Meski tinggal di rumah bambu sederhana, Artita tidak pernah merasa minder. Ia justru menjadikan kondisi itu sebagai motivasi untuk belajar lebih keras. Ayahnya selalu menyemangatinya setiap pagi, meski harus berangkat ke ladang tanpa sarapan. Ibunya, meski sering sakit, tetap mendampingi Artita belajar di malam hari. Mereka tidak punya televisi, sehingga rumah selalu tenang untuk belajar. Kadang, Artita harus menyalin ulang materi pelajaran karena buku pinjamannya sudah lusuh. Ia terbiasa mengulang pelajaran dengan membaca keras-keras agar lebih paham. Saat nilai ujiannya terus naik, guru-guru di sekolah ikut memberi semangat. Mereka yakin, anak seperti Artita harus mendapatkan kesempatan kuliah. Ketekunan itu dibayar lunas dengan diterimanya ia di kampus impian.
“Simak juga: DPRD Perindo Ulurkan Tangan untuk Balita Manggarai Timur”
Kabar bahwa Artita diterima di UGM tanpa biaya kuliah menyebar cepat. Guru-guru mengumumkannya di halaman sekolah saat upacara. Murid-murid bersorak bangga. Kepala sekolah bahkan mengajak semua siswa untuk menjadikan Artita sebagai contoh. Di kampungnya, warga berkumpul di rumah Artita malam itu. Mereka membawa makanan sederhana sebagai tanda syukur. Banyak yang terharu melihat perjuangan panjangnya membuahkan hasil. Bahkan beberapa tetangga ikut menyumbang uang untuk keperluan keberangkatan ke Yogyakarta. Dukungan itu menjadi bukti bahwa keberhasilan seseorang bisa mengangkat semangat seluruh komunitas. Bagi mereka, Artita bukan hanya anak pintar, tapi simbol harapan baru.

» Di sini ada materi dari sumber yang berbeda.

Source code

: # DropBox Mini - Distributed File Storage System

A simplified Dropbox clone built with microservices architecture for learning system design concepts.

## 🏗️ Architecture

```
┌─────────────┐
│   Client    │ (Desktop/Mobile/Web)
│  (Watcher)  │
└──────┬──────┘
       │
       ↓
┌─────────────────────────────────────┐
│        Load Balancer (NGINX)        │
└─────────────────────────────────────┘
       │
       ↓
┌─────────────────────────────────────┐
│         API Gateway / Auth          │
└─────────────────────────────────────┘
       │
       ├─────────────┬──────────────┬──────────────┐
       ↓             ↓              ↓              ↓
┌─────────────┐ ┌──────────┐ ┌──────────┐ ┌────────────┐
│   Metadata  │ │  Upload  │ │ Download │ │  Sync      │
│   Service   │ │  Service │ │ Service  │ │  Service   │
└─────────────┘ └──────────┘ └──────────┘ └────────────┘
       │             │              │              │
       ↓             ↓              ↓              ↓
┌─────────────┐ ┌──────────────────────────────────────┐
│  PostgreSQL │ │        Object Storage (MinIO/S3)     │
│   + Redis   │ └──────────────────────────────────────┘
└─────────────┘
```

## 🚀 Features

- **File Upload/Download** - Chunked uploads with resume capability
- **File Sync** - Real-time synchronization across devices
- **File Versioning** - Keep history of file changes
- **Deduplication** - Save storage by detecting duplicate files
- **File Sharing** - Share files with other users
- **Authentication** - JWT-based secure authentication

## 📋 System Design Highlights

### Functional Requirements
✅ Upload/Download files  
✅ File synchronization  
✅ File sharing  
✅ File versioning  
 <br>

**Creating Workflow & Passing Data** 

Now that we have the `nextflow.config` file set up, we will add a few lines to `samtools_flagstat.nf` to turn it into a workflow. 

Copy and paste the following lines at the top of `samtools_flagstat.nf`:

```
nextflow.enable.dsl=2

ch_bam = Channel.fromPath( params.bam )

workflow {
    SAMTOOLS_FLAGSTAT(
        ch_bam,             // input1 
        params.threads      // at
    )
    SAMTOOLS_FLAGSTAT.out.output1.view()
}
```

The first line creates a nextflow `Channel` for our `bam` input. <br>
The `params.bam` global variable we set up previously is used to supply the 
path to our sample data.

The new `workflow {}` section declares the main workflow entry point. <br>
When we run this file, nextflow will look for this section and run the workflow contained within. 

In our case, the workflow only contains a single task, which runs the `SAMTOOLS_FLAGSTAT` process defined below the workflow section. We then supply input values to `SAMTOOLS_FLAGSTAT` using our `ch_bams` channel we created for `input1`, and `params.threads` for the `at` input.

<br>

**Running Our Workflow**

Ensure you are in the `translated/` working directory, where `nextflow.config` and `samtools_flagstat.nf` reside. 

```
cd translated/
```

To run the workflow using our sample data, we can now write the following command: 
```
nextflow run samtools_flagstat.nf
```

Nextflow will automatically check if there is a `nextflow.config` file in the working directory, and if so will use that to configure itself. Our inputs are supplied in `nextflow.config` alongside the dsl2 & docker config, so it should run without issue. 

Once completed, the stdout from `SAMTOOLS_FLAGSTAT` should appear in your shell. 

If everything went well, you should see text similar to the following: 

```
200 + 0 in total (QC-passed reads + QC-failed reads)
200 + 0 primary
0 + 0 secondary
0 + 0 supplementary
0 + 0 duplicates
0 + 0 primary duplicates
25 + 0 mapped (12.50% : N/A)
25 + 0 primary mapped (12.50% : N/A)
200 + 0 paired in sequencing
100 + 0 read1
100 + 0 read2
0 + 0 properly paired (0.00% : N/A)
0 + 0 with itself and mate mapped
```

Meskipun terbebas dari UKT, Artita tetap menghadapi tantangan finansial. Biaya hidup di Yogyakarta tentu lebih tinggi dibanding desanya. Ia mulai mencari informasi beasiswa lain, termasuk bantuan tempat tinggal dan subsidi makanan. Ia juga tertarik mengikuti program kerja paruh waktu di lingkungan kampus. Artita tahu bahwa perjuangan belum selesai. Ia sedang belajar mengatur keuangan, beradaptasi dengan lingkungan baru, dan menjaga fokus akademik. Namun, ia tetap tenang dan yakin bisa menjalani semua itu. Dengan pengalaman bertahan di tengah kesulitan, ia merasa siap menghadapi tantangan apapun. Semangat itu membuatnya makin dihormati, baik oleh teman maupun dosen barunya.
Kisah Artita menjadi bahan cerita motivasi di banyak sekolah menengah. Guru-guru menggunakan ceritanya untuk membuktikan bahwa masuk universitas negeri tanpa biaya itu mungkin. Artita sendiri beberapa kali diundang ke sekolah asalnya untuk berbagi pengalaman. Ia menyampaikan bahwa kunci utama bukan uang, tetapi ketekunan dan kejujuran dalam proses. Ia mendorong adik-adik kelasnya untuk terus belajar dan tidak putus harapan walau kondisi terbatas. Bagi Artita, masuk UGM bukan akhir perjuangan, tapi awal tanggung jawab baru. Ia bertekad untuk lulus tepat waktu dan kembali ke desanya sebagai dokter hewan yang bisa membantu petani setempat.